(Page-level text extractions)

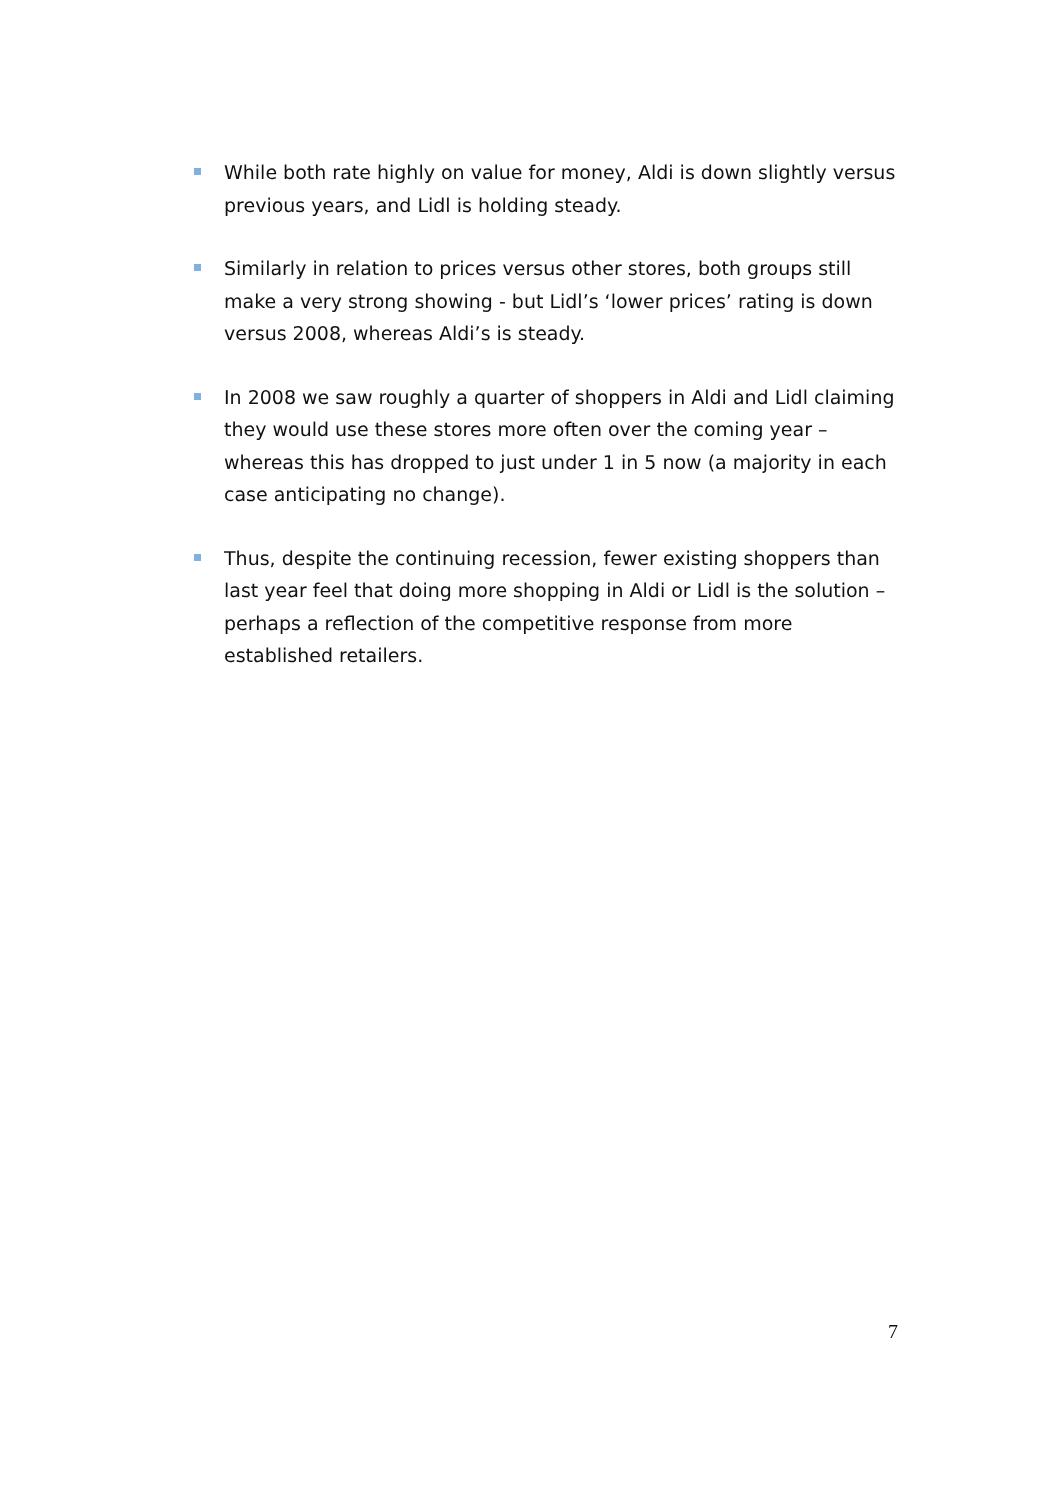While both rate highly on value for money, Aldi is down slightly versus previous years, and Lidl is holding steady.
Similarly in relation to prices versus other stores, both groups still make a very strong showing - but Lidl’s ‘lower prices’ rating is down versus 2008, whereas Aldi’s is steady.
In 2008 we saw roughly a quarter of shoppers in Aldi and Lidl claiming they would use these stores more often over the coming year – whereas this has dropped to just under 1 in 5 now (a majority in each case anticipating no change).
Thus, despite the continuing recession, fewer existing shoppers than last year feel that doing more shopping in Aldi or Lidl is the solution – perhaps a reflection of the competitive response from more established retailers.
7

WHAT TO PRODUCE
An exact reproduction of the data is needed, with no pictures included.

YOUR SOLUTION
While both rate highly on value for money, Aldi is down slightly versus previous years, and Lidl is holding steady.
Similarly in relation to prices versus other stores, both groups still make a very strong showing - but Lidl’s ‘lower prices’ rating is down versus 2008, whereas Aldi’s is steady.
In 2008 we saw roughly a quarter of shoppers in Aldi and Lidl claiming they would use these stores more often over the coming year – whereas this has dropped to just under 1 in 5 now (a majority in each case anticipating no change).
Thus, despite the continuing recession, fewer existing shoppers than last year feel that doing more shopping in Aldi or Lidl is the solution – perhaps a reflection of the competitive response from more established retailers.
7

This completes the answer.